• PROVIDED PASSAGE
== == ==
Mr. Mac had already determined that MAC was going to get the contract that would put a man into space. As early as 1957, McDonnell Aircraft was already heavily involved in the Air Force’s Dyna-Soar project. Having placed a bid to develop a blunt-body manned reentry vehicle in January of 1958, MAC was actively designing a prototype by June. This type of ballistic cone was already favored by Max Faget, the NACA’s scrappy lead engineer at Langley, so Mr. Mac figured we would be a the front-runner for the contract. On my return from the Alpha Draco launches, I knew that was where I wanted to be, too.

In October, the NACA became NASA, and by December, the name was chosen for the manned launch program: Project Mercury. Mr. Mac got his wish, and the contract to produce twelve Mercury capsules was awarded to McDonnell in February of 1959. By spring, the family and I had moved to Merritt Island, just across the Banana River from Cape Canaveral. And from that house, I would make the hot drive out to the Cape almost everyday for the next thirty years.
== == ==
• INFORMATION SHOWN
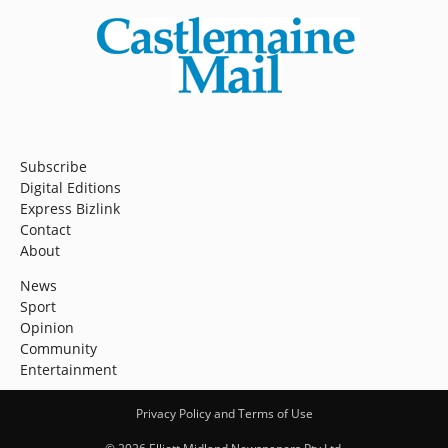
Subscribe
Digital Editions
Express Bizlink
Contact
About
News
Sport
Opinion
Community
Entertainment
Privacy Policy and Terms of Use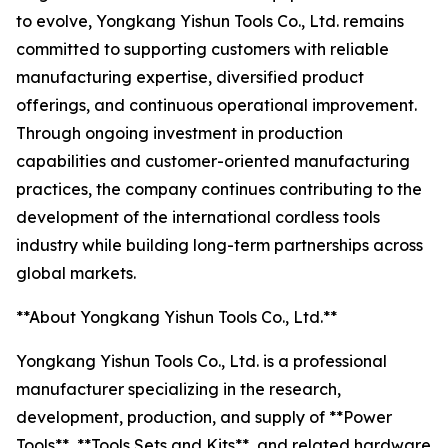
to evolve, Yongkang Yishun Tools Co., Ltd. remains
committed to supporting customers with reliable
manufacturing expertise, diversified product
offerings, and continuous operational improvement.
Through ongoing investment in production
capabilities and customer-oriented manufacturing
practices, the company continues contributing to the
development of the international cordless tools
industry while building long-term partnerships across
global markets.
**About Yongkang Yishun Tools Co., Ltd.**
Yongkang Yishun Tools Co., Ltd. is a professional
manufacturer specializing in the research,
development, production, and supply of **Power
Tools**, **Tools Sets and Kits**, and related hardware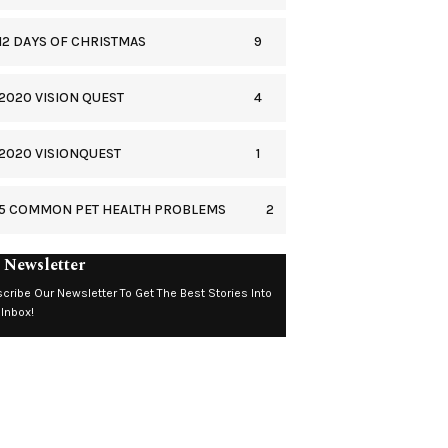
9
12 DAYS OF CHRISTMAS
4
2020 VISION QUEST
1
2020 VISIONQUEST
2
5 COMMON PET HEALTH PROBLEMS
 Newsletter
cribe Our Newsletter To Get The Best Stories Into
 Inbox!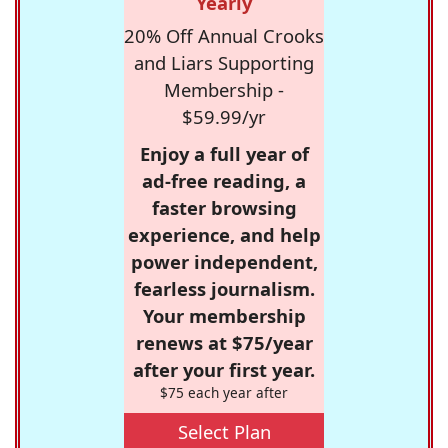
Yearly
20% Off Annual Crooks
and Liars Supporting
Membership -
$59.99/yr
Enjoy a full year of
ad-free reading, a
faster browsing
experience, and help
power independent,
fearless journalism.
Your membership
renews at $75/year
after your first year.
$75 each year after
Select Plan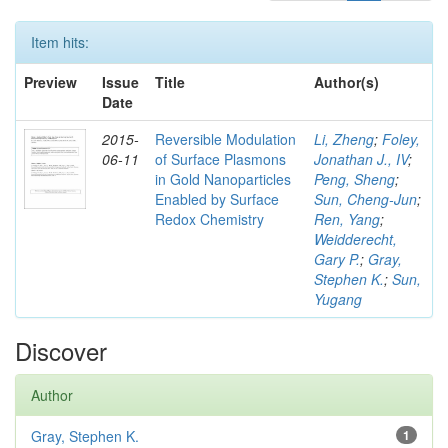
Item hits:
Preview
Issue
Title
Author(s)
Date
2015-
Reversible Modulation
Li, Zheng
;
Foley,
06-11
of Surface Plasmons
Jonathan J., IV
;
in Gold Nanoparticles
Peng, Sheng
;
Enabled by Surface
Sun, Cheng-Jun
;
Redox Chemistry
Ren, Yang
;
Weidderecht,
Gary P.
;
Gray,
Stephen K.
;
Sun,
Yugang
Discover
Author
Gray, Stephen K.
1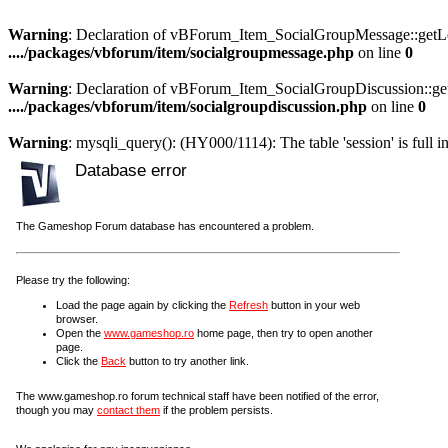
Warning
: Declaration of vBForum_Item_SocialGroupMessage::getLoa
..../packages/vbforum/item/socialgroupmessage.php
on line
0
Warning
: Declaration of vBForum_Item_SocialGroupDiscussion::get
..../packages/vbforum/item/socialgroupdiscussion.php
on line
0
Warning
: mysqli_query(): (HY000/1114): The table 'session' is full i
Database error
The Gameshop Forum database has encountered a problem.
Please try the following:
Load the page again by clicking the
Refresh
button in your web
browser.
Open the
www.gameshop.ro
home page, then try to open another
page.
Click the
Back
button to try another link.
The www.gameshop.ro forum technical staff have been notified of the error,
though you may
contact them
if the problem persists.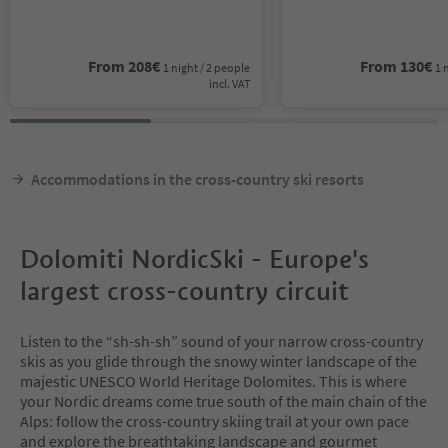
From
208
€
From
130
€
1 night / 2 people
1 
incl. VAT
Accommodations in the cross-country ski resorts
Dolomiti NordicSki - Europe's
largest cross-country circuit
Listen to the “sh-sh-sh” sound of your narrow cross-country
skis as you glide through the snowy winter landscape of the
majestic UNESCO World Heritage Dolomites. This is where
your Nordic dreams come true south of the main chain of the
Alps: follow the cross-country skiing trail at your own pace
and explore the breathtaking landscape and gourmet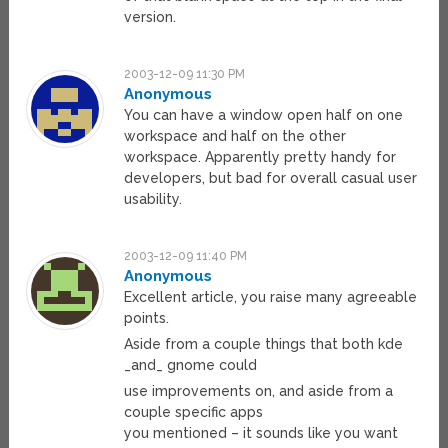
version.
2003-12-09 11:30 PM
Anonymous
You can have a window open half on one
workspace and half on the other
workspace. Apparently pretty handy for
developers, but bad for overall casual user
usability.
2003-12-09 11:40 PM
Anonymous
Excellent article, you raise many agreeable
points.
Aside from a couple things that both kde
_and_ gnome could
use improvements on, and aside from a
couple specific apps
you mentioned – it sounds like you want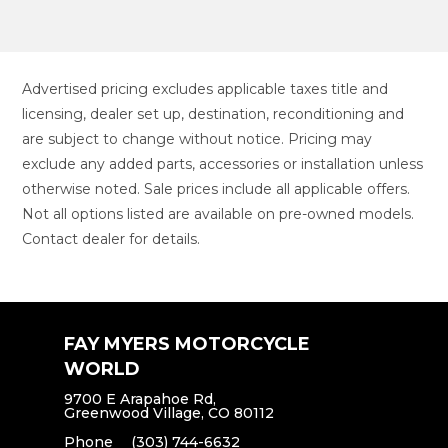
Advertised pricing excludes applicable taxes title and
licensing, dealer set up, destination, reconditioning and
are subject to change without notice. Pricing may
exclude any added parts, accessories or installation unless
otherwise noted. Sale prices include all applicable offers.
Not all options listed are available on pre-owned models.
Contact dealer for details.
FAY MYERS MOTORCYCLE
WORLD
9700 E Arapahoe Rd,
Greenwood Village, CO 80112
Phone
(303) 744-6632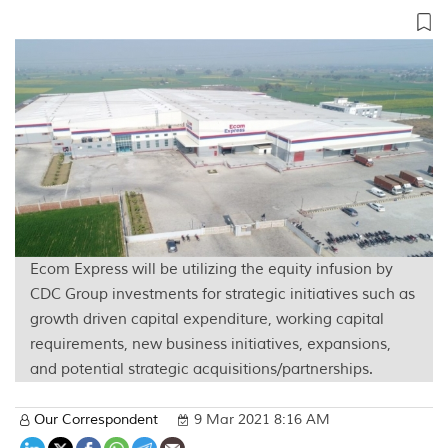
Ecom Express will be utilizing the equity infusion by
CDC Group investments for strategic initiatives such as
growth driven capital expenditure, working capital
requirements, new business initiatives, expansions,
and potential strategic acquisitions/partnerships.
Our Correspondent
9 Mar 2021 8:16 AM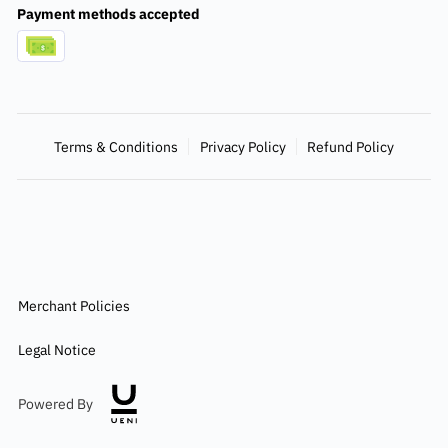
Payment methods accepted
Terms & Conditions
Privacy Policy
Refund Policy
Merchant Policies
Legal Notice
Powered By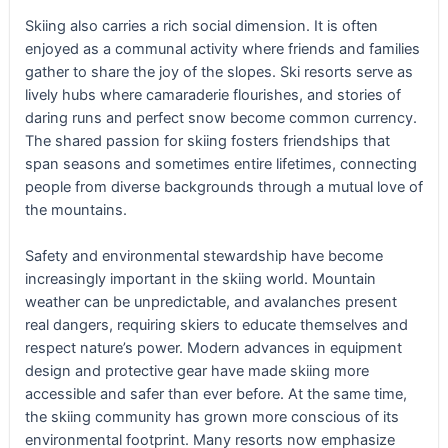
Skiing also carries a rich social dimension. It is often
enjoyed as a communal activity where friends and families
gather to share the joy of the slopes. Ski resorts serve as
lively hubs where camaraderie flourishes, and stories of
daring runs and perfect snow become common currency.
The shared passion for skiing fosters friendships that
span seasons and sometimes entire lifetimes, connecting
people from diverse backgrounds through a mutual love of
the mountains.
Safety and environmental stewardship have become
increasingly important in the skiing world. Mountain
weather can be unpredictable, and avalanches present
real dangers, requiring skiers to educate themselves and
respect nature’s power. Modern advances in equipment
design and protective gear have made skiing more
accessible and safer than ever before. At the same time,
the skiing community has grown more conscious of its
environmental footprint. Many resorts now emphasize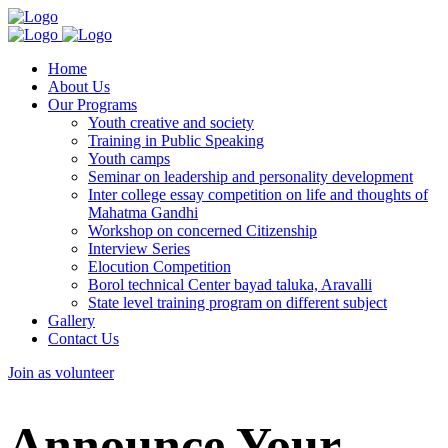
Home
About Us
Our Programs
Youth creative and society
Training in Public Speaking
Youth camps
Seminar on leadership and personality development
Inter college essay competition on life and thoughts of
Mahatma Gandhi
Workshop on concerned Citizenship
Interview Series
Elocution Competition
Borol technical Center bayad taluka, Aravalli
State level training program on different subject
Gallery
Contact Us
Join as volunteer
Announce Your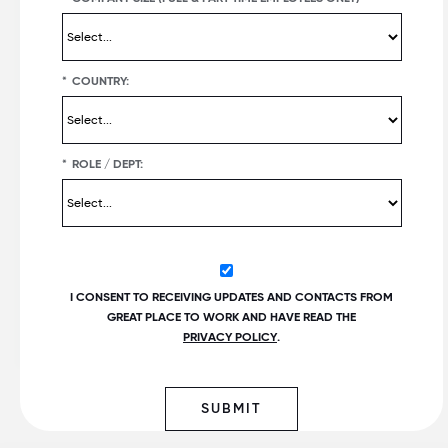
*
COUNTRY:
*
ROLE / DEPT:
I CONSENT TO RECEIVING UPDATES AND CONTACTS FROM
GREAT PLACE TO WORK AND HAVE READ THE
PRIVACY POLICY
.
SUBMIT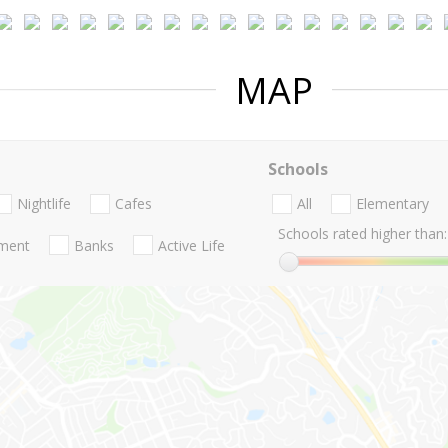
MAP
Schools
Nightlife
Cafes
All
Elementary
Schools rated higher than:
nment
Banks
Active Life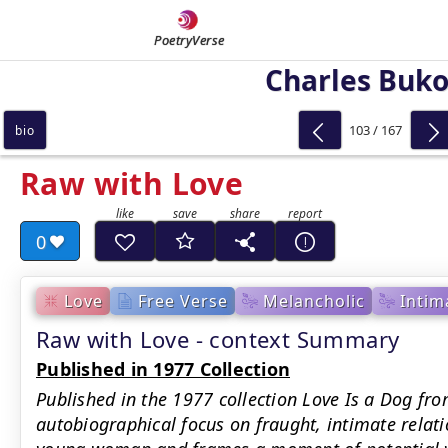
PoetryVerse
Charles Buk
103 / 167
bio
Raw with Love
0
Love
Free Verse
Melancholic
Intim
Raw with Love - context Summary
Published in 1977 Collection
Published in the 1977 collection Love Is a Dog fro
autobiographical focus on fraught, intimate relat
== == ==
• ACTION ITEM
Can you print the entire Project Mercury passage again, word for word and without any changes? The data are separate from the Project Mercury passage.

• OUTPUT FOR THIS EXERCISE
Mr. Mac had already determined that MAC was going to get the contract that would put a man into space. As early as 1957, McDonnell Aircraft was already heavily involved in the Air Force’s Dyna-Soar project. Having placed a bid to develop a blunt-body manned reentry vehicle in January of 1958, MAC was actively designing a prototype by June. This type of ballistic cone was already favored by Max Faget, the NACA’s scrappy lead engineer at Langley, so Mr. Mac figured we would be a the front-runner for the contract. On my return from the Alpha Draco launches, I knew that was where I wanted to be, too.

In October, the NACA became NASA, and by December, the name was chosen for the manned launch program: Project Mercury. Mr. Mac got his wish, and the contract to produce twelve Mercury capsules was awarded to McDonnell in February of 1959. By spring, the family and I had moved to Merritt Island, just across the Banana River from Cape Canaveral. And from that house, I would make the hot drive out to the Cape almost everyday for the next thirty years.